» Recorded data:
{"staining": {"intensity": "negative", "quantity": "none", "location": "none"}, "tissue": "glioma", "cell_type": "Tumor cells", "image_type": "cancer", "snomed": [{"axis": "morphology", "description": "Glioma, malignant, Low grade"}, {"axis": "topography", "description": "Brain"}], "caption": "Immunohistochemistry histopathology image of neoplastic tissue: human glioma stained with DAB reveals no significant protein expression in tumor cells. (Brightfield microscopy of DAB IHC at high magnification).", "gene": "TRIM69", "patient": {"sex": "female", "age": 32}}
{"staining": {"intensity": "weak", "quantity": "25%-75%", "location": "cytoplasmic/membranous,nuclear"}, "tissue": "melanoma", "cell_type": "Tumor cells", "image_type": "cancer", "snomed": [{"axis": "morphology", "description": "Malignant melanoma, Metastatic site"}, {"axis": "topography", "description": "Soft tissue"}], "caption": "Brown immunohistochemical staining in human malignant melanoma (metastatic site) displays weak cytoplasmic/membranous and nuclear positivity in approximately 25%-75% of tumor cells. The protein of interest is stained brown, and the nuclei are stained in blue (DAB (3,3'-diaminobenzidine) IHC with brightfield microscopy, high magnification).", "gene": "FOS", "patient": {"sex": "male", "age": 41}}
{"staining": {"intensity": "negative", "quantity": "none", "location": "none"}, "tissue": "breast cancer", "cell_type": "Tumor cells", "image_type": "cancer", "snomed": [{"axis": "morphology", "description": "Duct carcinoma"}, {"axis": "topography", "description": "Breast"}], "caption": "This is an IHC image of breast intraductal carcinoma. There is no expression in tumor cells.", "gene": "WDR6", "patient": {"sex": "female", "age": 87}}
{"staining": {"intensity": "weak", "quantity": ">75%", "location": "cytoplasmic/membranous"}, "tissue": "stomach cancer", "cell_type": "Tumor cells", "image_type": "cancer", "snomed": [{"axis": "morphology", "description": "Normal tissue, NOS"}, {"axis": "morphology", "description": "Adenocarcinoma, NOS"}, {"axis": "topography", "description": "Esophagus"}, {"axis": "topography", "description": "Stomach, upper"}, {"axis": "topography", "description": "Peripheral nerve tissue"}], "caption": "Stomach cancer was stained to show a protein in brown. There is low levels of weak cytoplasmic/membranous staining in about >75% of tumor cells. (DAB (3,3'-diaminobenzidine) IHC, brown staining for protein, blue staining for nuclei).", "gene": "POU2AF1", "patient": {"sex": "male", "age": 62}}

» Exercise aim:
Where a line of the material above holds the string "cytoplasmic", copy that line.

» Exercise result:
{"staining": {"intensity": "weak", "quantity": "25%-75%", "location": "cytoplasmic/membranous,nuclear"}, "tissue": "melanoma", "cell_type": "Tumor cells", "image_type": "cancer", "snomed": [{"axis": "morphology", "description": "Malignant melanoma, Metastatic site"}, {"axis": "topography", "description": "Soft tissue"}], "caption": "Brown immunohistochemical staining in human malignant melanoma (metastatic site) displays weak cytoplasmic/membranous and nuclear positivity in approximately 25%-75% of tumor cells. The protein of interest is stained brown, and the nuclei are stained in blue (DAB (3,3'-diaminobenzidine) IHC with brightfield microscopy, high magnification).", "gene": "FOS", "patient": {"sex": "male", "age": 41}}
{"staining": {"intensity": "weak", "quantity": ">75%", "location": "cytoplasmic/membranous"}, "tissue": "stomach cancer", "cell_type": "Tumor cells", "image_type": "cancer", "snomed": [{"axis": "morphology", "description": "Normal tissue, NOS"}, {"axis": "morphology", "description": "Adenocarcinoma, NOS"}, {"axis": "topography", "description": "Esophagus"}, {"axis": "topography", "description": "Stomach, upper"}, {"axis": "topography", "description": "Peripheral nerve tissue"}], "caption": "Stomach cancer was stained to show a protein in brown. There is low levels of weak cytoplasmic/membranous staining in about >75% of tumor cells. (DAB (3,3'-diaminobenzidine) IHC, brown staining for protein, blue staining for nuclei).", "gene": "POU2AF1", "patient": {"sex": "male", "age": 62}}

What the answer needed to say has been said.